O&P North America reported HC EBITDA of €119 million compared to €105 million in Q3, 2009.  The business has continued to benefit from its flexibility to be able to utilise cheaper gas feedstocks to improve margins.  There were scheduled turnarounds of polypropylene units at the Carson and Chocolate Bayou sites in the quarter.  The market has continued to be tight with improving domestic demand.  Demand for polypropylene continues to be strong and domestic demand for polyethylene continues to recover especially in the automotive, injection moulding and speciality packaging sectors.

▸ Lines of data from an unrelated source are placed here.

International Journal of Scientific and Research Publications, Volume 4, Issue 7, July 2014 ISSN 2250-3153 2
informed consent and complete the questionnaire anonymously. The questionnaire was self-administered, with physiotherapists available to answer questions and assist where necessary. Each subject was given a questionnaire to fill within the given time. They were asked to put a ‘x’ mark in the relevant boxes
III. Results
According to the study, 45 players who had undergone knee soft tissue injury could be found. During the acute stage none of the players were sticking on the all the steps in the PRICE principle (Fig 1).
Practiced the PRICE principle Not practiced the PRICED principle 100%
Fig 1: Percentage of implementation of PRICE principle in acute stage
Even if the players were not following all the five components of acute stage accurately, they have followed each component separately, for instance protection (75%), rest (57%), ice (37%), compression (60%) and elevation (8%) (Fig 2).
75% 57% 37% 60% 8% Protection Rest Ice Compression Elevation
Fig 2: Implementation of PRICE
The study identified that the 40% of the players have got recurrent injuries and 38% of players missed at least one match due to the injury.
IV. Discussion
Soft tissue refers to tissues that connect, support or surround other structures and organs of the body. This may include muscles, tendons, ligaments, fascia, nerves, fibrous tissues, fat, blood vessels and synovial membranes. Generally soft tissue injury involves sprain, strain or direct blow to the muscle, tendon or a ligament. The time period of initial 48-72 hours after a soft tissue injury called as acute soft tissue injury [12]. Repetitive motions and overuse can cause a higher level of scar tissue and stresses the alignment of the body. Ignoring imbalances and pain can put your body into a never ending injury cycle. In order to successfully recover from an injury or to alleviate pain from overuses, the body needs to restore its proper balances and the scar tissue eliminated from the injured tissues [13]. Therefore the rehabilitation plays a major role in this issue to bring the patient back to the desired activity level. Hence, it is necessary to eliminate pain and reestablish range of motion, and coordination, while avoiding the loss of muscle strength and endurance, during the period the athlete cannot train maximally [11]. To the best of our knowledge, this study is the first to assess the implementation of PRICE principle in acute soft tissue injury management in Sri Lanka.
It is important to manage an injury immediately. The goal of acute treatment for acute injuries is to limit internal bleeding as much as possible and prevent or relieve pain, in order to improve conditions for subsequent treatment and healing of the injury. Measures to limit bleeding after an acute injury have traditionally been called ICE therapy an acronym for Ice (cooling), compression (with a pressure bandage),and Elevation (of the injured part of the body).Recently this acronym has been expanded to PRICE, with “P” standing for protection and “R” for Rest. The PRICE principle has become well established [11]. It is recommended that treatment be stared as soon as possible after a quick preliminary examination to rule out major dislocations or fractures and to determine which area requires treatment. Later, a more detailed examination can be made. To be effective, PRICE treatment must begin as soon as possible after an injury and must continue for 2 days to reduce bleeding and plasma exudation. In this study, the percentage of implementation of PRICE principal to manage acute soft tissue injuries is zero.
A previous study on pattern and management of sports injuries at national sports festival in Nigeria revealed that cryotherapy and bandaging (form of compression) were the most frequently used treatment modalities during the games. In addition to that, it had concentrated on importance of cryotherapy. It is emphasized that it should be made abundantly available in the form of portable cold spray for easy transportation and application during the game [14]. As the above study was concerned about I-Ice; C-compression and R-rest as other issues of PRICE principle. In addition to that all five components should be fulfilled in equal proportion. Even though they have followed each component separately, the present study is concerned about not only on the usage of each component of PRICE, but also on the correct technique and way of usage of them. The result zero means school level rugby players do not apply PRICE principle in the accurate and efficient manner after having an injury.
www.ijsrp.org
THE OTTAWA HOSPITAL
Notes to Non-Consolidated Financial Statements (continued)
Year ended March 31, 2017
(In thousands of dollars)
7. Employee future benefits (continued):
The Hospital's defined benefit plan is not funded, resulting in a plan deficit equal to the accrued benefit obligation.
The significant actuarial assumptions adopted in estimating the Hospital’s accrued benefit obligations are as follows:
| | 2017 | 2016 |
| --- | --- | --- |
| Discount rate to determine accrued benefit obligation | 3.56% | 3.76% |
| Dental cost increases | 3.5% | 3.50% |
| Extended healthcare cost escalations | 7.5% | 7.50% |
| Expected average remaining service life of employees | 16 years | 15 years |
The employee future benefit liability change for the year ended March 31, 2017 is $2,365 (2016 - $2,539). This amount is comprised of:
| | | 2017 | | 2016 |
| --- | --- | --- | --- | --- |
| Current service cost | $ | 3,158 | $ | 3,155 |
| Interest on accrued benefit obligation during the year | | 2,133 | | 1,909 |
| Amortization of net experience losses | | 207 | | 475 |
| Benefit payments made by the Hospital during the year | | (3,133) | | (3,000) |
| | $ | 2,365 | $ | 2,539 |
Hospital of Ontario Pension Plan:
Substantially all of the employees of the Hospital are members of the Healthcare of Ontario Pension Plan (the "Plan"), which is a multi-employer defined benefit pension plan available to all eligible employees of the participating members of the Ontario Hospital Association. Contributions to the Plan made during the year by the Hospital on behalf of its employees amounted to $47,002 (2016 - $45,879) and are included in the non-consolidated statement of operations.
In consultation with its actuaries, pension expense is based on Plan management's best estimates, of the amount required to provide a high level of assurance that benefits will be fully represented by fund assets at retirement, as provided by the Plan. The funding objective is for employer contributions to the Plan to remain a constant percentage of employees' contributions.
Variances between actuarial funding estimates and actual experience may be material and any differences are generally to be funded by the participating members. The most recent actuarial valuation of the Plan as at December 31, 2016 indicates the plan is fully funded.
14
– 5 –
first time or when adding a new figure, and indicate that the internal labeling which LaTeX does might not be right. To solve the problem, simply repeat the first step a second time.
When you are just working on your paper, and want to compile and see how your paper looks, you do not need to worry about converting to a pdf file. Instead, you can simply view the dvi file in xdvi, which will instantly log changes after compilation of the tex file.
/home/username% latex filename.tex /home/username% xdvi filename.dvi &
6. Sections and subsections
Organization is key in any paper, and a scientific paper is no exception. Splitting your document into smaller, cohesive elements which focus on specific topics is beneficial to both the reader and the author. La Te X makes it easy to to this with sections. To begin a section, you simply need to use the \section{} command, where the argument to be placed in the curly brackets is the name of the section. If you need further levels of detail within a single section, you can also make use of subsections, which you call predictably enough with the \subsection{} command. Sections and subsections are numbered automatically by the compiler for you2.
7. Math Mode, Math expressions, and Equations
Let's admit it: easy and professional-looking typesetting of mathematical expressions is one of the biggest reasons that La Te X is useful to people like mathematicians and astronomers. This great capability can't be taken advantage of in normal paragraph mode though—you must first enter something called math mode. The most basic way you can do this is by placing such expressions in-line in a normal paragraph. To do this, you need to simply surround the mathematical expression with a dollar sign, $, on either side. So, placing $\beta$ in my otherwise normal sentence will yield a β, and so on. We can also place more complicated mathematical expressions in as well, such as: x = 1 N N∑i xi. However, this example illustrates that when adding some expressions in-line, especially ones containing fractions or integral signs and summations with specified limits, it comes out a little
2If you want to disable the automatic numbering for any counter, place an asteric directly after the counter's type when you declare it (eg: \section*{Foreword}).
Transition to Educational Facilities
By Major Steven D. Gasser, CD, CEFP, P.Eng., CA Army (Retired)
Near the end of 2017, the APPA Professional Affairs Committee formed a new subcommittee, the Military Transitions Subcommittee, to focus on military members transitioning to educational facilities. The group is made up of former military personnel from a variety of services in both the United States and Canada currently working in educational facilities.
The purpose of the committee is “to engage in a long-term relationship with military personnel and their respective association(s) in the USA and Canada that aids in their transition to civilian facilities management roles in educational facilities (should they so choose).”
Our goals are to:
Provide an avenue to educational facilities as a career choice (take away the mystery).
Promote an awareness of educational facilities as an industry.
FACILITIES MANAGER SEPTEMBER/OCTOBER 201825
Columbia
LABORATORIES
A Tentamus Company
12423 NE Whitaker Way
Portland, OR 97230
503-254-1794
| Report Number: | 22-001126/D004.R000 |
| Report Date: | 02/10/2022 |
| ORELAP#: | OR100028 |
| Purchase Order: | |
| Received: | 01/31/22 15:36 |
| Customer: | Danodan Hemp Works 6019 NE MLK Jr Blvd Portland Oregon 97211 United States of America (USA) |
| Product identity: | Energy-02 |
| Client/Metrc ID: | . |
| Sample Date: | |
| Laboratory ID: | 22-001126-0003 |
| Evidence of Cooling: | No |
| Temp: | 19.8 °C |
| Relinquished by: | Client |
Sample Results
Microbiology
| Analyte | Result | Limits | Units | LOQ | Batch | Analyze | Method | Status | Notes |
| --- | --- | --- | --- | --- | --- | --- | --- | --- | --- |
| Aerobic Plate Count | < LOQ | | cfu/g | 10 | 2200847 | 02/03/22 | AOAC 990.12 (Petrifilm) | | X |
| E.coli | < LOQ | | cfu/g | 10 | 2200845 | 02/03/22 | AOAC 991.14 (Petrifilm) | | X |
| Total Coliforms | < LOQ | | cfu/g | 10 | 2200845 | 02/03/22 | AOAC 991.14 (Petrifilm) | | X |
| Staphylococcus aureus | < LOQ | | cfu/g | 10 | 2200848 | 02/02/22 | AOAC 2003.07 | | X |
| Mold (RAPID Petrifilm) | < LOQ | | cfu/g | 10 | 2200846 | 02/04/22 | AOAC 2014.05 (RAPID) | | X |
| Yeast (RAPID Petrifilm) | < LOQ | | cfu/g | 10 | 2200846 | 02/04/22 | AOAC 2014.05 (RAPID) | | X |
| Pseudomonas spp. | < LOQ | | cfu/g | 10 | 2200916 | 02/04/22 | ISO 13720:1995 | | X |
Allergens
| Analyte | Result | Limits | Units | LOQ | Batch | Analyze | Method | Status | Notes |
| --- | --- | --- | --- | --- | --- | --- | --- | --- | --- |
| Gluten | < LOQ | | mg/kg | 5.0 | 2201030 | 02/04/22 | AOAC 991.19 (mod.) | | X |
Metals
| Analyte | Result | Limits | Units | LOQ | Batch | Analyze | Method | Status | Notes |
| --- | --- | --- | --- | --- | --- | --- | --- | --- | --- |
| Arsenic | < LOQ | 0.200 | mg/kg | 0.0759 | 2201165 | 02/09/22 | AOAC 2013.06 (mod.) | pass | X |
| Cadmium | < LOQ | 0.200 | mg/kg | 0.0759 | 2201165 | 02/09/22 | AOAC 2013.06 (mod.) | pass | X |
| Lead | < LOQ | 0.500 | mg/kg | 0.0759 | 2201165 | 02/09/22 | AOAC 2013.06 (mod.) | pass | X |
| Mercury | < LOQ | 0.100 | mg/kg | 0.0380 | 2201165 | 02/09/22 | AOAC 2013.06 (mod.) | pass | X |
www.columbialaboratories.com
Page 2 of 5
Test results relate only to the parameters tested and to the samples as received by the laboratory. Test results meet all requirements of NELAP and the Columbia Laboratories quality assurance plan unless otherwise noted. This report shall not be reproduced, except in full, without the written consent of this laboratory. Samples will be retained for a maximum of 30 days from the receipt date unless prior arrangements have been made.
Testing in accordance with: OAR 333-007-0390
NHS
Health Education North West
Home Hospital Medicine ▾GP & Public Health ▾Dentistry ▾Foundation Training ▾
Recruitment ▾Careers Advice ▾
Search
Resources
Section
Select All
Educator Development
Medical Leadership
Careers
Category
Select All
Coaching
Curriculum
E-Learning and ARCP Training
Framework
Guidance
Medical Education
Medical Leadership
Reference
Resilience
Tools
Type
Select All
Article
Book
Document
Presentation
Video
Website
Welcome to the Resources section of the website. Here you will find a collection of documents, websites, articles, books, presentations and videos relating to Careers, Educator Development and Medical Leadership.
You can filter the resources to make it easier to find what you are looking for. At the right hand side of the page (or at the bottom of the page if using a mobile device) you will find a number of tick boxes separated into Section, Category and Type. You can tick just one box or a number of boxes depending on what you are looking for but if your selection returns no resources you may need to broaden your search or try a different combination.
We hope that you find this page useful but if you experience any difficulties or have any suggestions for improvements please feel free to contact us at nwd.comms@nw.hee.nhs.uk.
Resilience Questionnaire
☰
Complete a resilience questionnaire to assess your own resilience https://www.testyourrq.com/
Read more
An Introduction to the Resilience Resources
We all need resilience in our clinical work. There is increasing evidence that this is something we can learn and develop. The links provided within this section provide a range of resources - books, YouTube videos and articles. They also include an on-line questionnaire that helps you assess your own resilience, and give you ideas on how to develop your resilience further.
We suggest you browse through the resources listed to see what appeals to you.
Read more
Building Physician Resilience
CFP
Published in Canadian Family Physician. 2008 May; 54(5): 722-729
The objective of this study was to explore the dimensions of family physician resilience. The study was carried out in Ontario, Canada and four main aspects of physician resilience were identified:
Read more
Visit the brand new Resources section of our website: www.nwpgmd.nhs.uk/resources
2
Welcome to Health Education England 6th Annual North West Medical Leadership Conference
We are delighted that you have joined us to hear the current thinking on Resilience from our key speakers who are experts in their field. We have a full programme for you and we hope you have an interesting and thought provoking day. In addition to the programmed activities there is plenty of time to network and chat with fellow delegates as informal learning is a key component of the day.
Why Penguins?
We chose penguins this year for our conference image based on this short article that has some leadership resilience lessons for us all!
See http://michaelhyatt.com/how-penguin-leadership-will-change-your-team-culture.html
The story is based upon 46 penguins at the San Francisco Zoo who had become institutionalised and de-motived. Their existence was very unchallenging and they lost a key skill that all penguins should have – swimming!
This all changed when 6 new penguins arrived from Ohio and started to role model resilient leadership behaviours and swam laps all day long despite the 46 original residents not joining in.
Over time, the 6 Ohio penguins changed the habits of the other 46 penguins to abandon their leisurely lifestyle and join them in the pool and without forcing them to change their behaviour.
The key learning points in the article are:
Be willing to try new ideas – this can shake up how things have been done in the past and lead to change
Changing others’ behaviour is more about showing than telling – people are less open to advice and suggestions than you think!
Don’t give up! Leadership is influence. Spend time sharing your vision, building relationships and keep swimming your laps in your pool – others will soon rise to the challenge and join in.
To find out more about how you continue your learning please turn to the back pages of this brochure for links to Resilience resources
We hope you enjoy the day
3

Refining reported RC EBITDA loss of €59 million compared to a loss of €32 million in Q3, 2009.  Inventory holding losses amounted to €4 million in the quarter compared to gains of €51 million in Q3, 2009.  Refining margins have remained weak in the quarter. Margins were impacted with supply in excess of demand as a number of refineries returned from planned turnarounds in the period.  There was a scheduled turnaround of the catalytic reformer unit in Grangemouth during the quarter, which also limited the refinery’s hydrocracker operating rates.

The Group has continued to focus on cash management and liquidity.  Net debt was approximately €7.0 billion at the end of September 2010.  Cash balances at the end of the quarter were €547 million.  The Group has repaid €250 million on the Revolving Credit Facility during the quarter.  Net debt leverage was approximately 4.3 times as at the end of September 2010.

The Group completed the disposal of the Films business to Bilcare in August 2010.  Disposal proceeds of €96 million were received in the third quarter.